Write the records below out again exactly as given, with no images.
╭─ Provided records
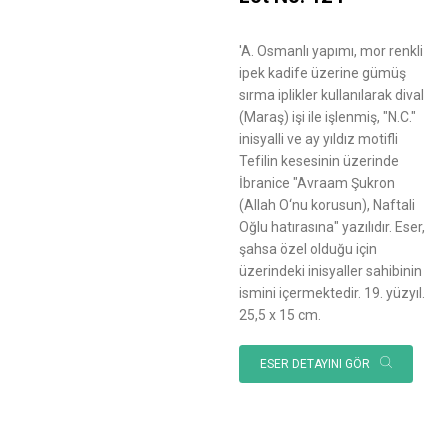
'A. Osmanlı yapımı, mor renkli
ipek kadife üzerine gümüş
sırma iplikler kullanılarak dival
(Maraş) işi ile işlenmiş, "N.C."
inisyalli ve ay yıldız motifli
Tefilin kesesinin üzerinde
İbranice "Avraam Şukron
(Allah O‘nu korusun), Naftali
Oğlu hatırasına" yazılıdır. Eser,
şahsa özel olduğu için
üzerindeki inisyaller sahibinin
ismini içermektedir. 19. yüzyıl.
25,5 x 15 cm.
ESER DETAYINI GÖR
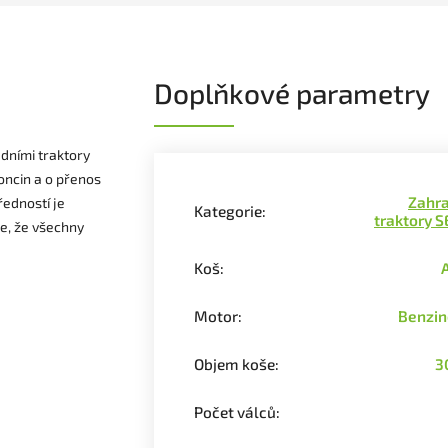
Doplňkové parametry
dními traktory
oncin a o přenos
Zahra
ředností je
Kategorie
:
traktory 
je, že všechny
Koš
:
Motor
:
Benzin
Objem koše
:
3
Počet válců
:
╰─
■ Answer for this exercise:
'A. Osmanlı yapımı, mor renkli
ipek kadife üzerine gümüş
sırma iplikler kullanılarak dival
(Maraş) işi ile işlenmiş, "N.C."
inisyalli ve ay yıldız motifli
Tefilin kesesinin üzerinde
İbranice "Avraam Şukron
(Allah O‘nu korusun), Naftali
Oğlu hatırasına" yazılıdır. Eser,
şahsa özel olduğu için
üzerindeki inisyaller sahibinin
ismini içermektedir. 19. yüzyıl.
25,5 x 15 cm.
ESER DETAYINI GÖR
Doplňkové parametry
dními traktory
oncin a o přenos
Zahra
ředností je
Kategorie
:
traktory 
je, že všechny
Koš
:
Motor
:
Benzin
Objem koše
:
3
Počet válců
:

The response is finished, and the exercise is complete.